--- INSTRUCTIONS TO FOLLOW ---
Return each line from the records below that contains the word "einen".

(Transcribed page text)
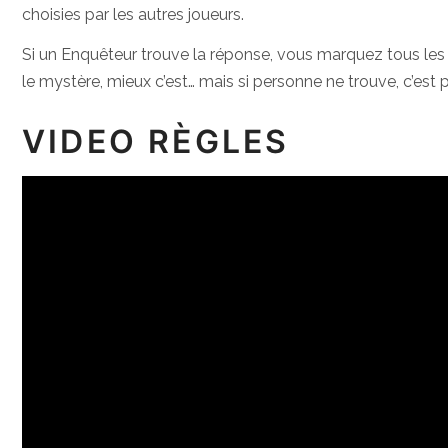
choisies par les autres joueurs.
Si un Enquêteur trouve la réponse, vous marquez tous les d
le mystère, mieux c’est… mais si personne ne trouve, c’est 
VIDEO RÈGLES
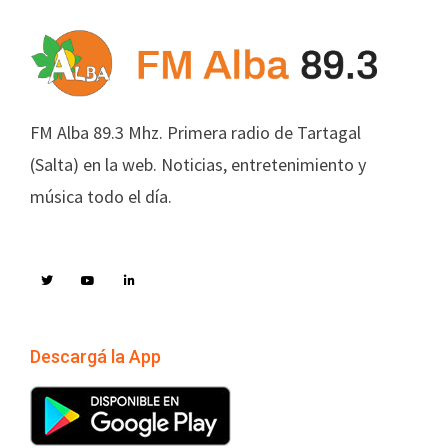
FM Alba 89.3 Mhz. Primera radio de Tartagal
(Salta) en la web. Noticias, entretenimiento y
música todo el día.
Descargá la App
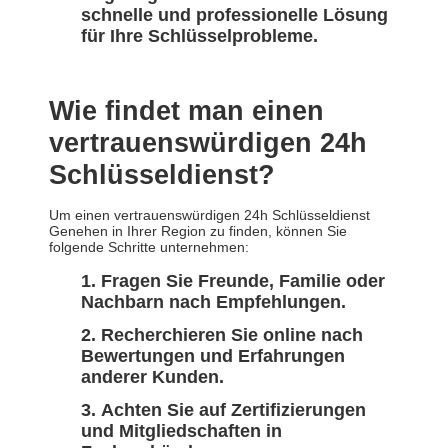
schnelle und professionelle Lösung
für Ihre Schlüsselprobleme.
Wie findet man einen
vertrauenswürdigen 24h
Schlüsseldienst?
Um einen vertrauenswürdigen 24h Schlüsseldienst
Genehen in Ihrer Region zu finden, können Sie
folgende Schritte unternehmen:
Fragen Sie Freunde, Familie oder
Nachbarn nach Empfehlungen.
Recherchieren Sie online nach
Bewertungen und Erfahrungen
anderer Kunden.
Achten Sie auf Zertifizierungen
und Mitgliedschaften in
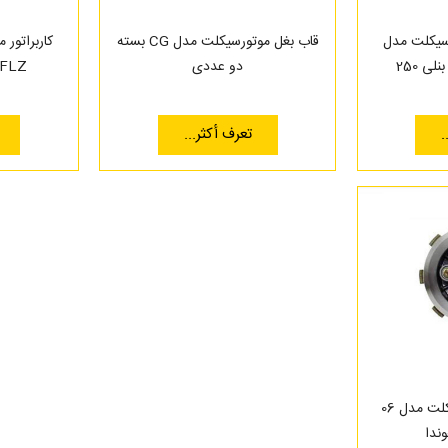
سیکلت مدل
قاب بغل موتورسیکلت مدل CG بسته
کاربراتور 
دو عددی
FLZ مناسب برای هوندا
.
تعرف أكثر...
دیسک کلاچ موتور سیکلت مدل 06
ندا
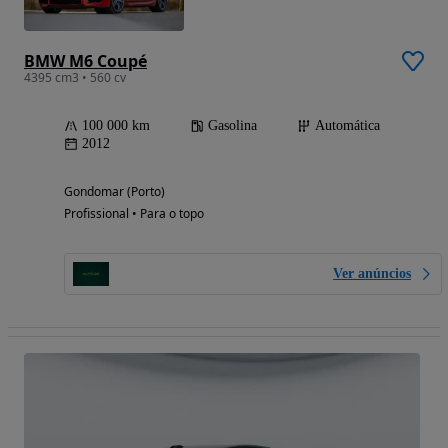
BMW M6 Coupé
4395 cm3 • 560 cv
100 000 km
Gasolina
Automática
2012
Gondomar (Porto)
Profissional • Para o topo
Ver anúncios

--- ANSWER TO THE EXERCISE ---
Wie findet man einen
Um einen vertrauenswürdigen 24h Schlüsseldienst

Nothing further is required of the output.